The other thing I’d underline for anyone earlier on the path: curiosity and a standard for excellence beat credentials over a long enough horizon. My grades were average. I didn’t follow a clean, linear plan. What carried me was refusing to stop at “good enough,” and staying genuinely interested long after the novelty wore off. Those two traits compound quietly, and they’re available to anyone - they don’t require permission.

If I’m honest, there’s a regret threaded through all of this. I’m not a coder by profession, and I’ve often wondered how much further I’d have gone - how much bigger I might have thought - if I’d been more hands-on with the technology rather than one step removed from it. Being able to build the thing, not just describe it, changes the questions you’re even capable of asking. The consolation is that the tooling has finally caught up to people like me. With coding platforms like Claude Code, the gap between an idea and a working prototype has collapsed; I can build and test something over a weekend that would once have needed a team and a quarter. It’s made me more dangerous in the best sense - closer to the build, with fewer translation losses between what I imagine and what shows up on screen. As they say, culture - a culture of building, of evidence over slideware - eats strategy for breakfast. I’m trying to live a little more on the building side of that line.

Where this goes next

I think the next decade belongs to enterprise AI transformation, and we’re still early. Most large organizations are going to spend five to ten years on this - not because the technology needs that long, but because they do. The hard part was never the model; it’s rewiring how a company decides, who it trusts, and what it’s willing to let an agent do unsupervised. That’s slow, human work. And it means an enormous amount of investment, learning, wins, losses, and careers will be made inside that window - much of it by people who can sit in the messy middle between the boardroom mandate and the engineering reality and make the two talk to each other.

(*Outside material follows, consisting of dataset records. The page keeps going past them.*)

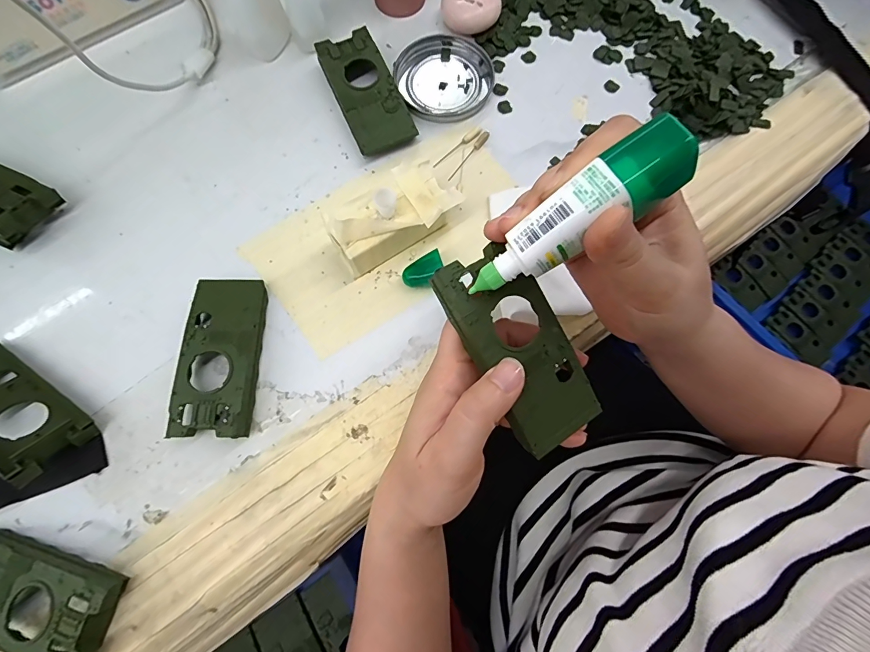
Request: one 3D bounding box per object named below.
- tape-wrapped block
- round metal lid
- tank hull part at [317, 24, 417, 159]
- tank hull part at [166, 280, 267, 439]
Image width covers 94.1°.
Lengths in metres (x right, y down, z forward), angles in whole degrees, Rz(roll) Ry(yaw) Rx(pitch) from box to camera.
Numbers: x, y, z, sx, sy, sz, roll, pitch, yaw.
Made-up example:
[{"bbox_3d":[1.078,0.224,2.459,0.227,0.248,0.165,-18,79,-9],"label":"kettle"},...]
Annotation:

That’s exactly where I want to be: at the front of that wave, on work that’s large enough to matter and concrete enough to ship. I don’t think the winners of this era will be the people with the flashiest demos or the loudest predictions. I think they’ll be the ones who stay through the unglamorous part - the deployment, the trust-building, the second and third iteration - and who keep their curiosity switched on while the hype cycles around them rise and fall. That’s the bet I’m making with my own career, anyway.

If you’re somewhere on a similar path - part builder, part seller, perpetually asking “what next?” - I’d genuinely love to compare notes. Some of the best dots only connect when you lay them next to someone else’s.